Unsere neue Serie beleuchtet Woche für Woche islamische Baukunst auf der ganzen Welt. Wir beginnen unsere Reise im fernen Japan, wo der tschechische Architekt Jan Josef Svagr im Oktober 1935 die erste Moschee entwarf. Finanziert wurde der Bau hauptsächlich mit Spenden aus Indien. Der Kobe-Tempel befindet sich auf der Insel Honshu und gilt als zentraler Treffpunkt der dort wohnenden Muslime. Aber auch viele Touristen verrichten ihr Gebet in diesem türkisch-architektonisch geprägten Prachtbau. Rund sieben Jahre arbeitete Svagr mit seinem Team an der Moschee.
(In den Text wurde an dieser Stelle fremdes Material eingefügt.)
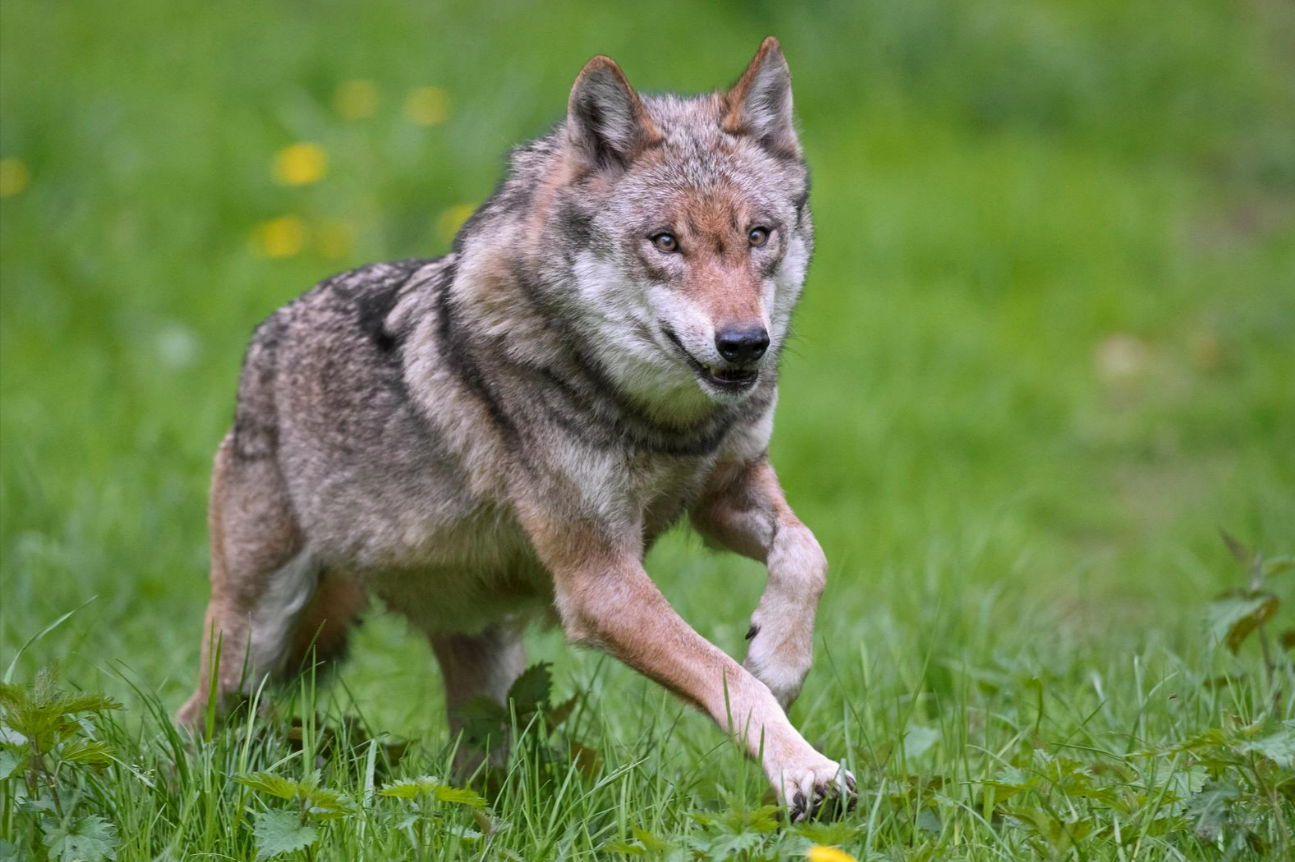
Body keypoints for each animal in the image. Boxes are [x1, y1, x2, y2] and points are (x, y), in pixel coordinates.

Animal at [180, 36, 849, 817]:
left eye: (758, 236)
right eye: (664, 242)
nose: (744, 344)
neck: (655, 420)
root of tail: (263, 343)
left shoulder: (723, 491)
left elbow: (806, 553)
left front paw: (780, 656)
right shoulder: (599, 583)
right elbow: (726, 677)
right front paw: (806, 771)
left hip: (484, 667)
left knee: (471, 772)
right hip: (257, 638)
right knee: (196, 718)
Wenige Jahre nach der Eröffnung fiel dem Gebetshaus während dem Zweiten Weltkrieg eine besondere Rolle zu. Zuerst präparierten die Gläubigen die Böden, um ein Feuer bei einem möglichen Bombenangriff zu verhindern. Kurze Zeit später beschlagnahmte die japanische Marine das Gebäude und errichtete ein Versorgungslager darin. Durch den ausgeklügelten Bau bestand die Moschee gegen zahlreiche Luftangriffe und überstand viele Jahre später auch das große Hanshin-Awaji-Erdbeben von 1995. Heute unterhält die Moschee neben den regelmäßigen Gebeten, auch ein breites Angebot an Arabisch-, Koran- und Hadithkursen.